A third race was targeted. And on Nov. 1, eight Teen Challenge students, two staff, and four parents took on the 2015 Bass Pro Half and Full Marathon events, with all finishing. Buttacy and Borchert say the progress in the boys' lives can be measured in multiple ways -- physically, emotionally, and spiritually.

"One of the students lost 60 pounds and another lost 80 pounds as they trained," Buttacy says. "In addition to the physical training, we also teach the boys about good nutrition and how to prepare nutritious meals."

Kyle, 15, tells how he ran the Bass Pro Half Marathon with his father. The shared experience broke through to Kyle. "It meant a lot because my dad, at age 51, ran 13.1 miles with me. And seeing him gather the self-discipline to train just so he could run with me, made me feel really important . . . [it] is something I will never forget."

As Buttacy and Borchert along with other staff members train with the students, they've come to find the long miles tend to lead to deep discussions and mentoring opportunities as the boys face the physical and mental challenges of distance running. "All the walls come down when we're running," Buttacy says. "Some of the greatest breakthroughs have come when running with them. I remember one boy coming to the end of a run and just crying; he opened up and told us how the death of his father years ago had so impacted his life."

Borchert says the students have seen God at work through their running as well. "They're learning how through hard work, determination, and trust in God they can accomplish more than they ever dreamed," he says.

Shelton, 17, also credits the staff. "[They] motivated me every time I was struggling while running to finish the task at hand . . . I have never really finished something in my life, but now I can say I have."

Borchert relays a story of divine guidance when he switched from running the half marathon to the full marathon at the last minute in support of a student.

"He was running the [Little Rock] full marathon, and about half way through, I caught up with him and yelled 'Jeremy, how ya doin'?' I'm here for you.
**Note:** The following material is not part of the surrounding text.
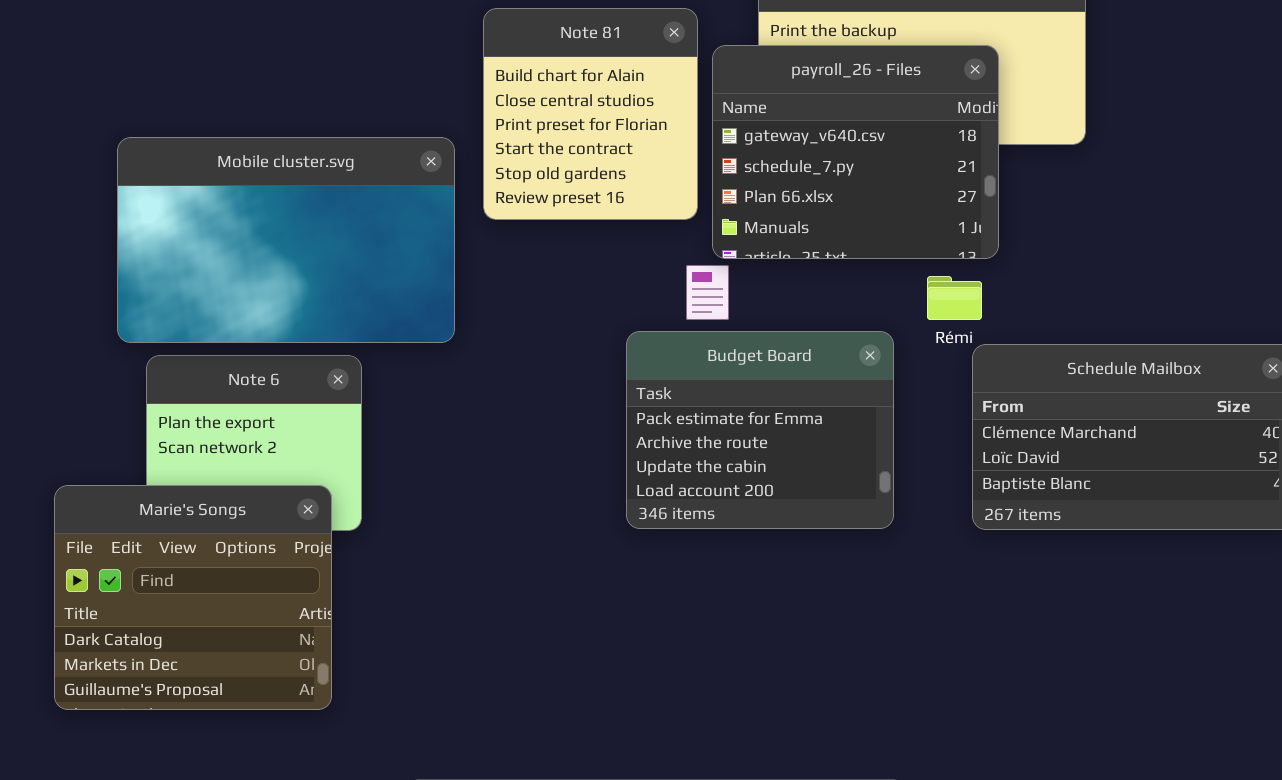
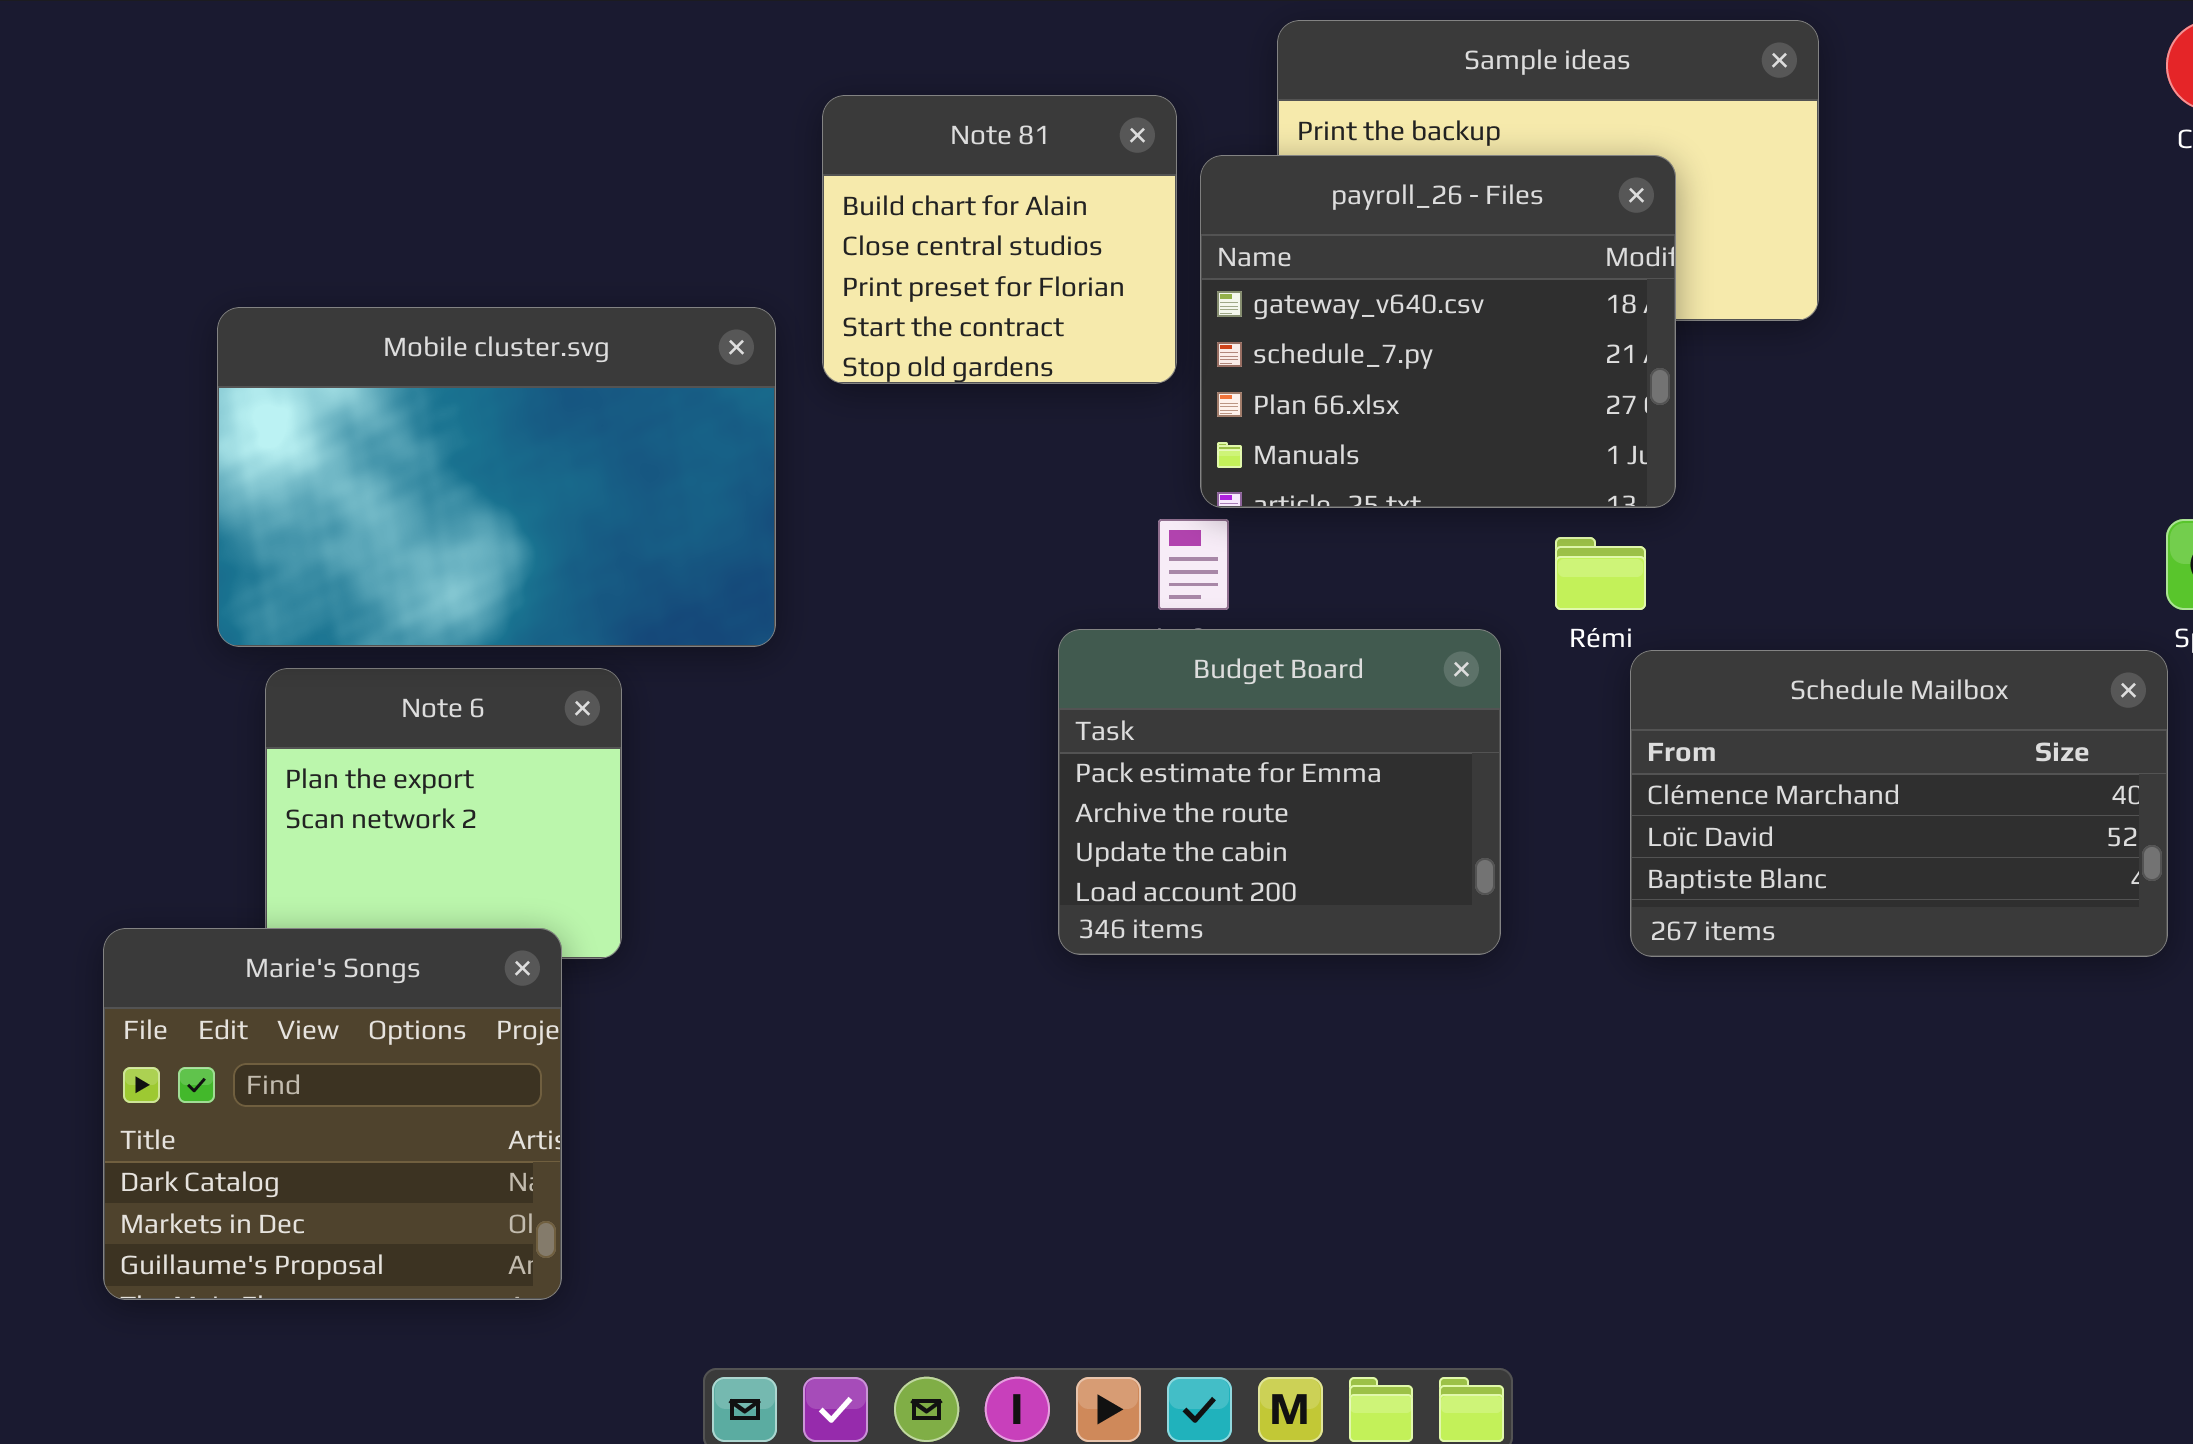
Note 81: [483,8,698,220] -> [822,95,1177,384], resized
Marie's Songs: [54,485,332,710] -> [103,928,562,1300], moved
I switched races to be able to encourage you," Borchert recalls. "Jeremy then looks at me, wonder on his face, and says, 'I just prayed that I needed some encouragement and as soon as I finished my prayer, you called my name!'"

Buttacy and Borchert are quick to point out that it's not the running that is changing the students' lives, but that the running allows the additional opportunities to mentor and speak God's Word into the students' lives. "They also have to work very hard and end up accomplishing something very difficult," Borchert says. "This reinforces to them that with God's help, they can persevere, be disciplined, and be successful, which is a building block for tackling other challenges in life."

Paul, 17, who was addicted to drugs, explains, "Having someone not just willing to talk about my problems, but to also train with me and work with me through it, really makes it more real."

Hunter, also 17, says his life was spiraling out of control due to his drug addiction. However, having now been at Teen Challenge nearly a year and having run the Bass Pro Marathon, he says the training and ultimately crossing the finish line, showed him that he was capable of doing things he had never even imagined. "On the spiritual side," he adds, "I really got to experience having to trust God when things get excruciatingly tough."

Buttacy and Borchert are convinced the running program, which is in addition to the personalized Teen Challenge teaching and training program, makes a significant difference in the boys' lives and in their progress.

But it's not just the staff noticing, the students are also picking up on the impact and are buying into the running program more than ever. Borchert says that 13 of the 15 boys who are eligible to participate to train for the next race have already signed up -- along with seven staff members and parents!

"These guys are dealing with stuff -- drug use, addictions -- meant to side track whatever they were trying to deal with in the first place," Buttacy says. "But running provides a tremendous opportunity to feel more emotions and to share those emotions with the people who are willing to walk -- and run -- this journey to recovery with them."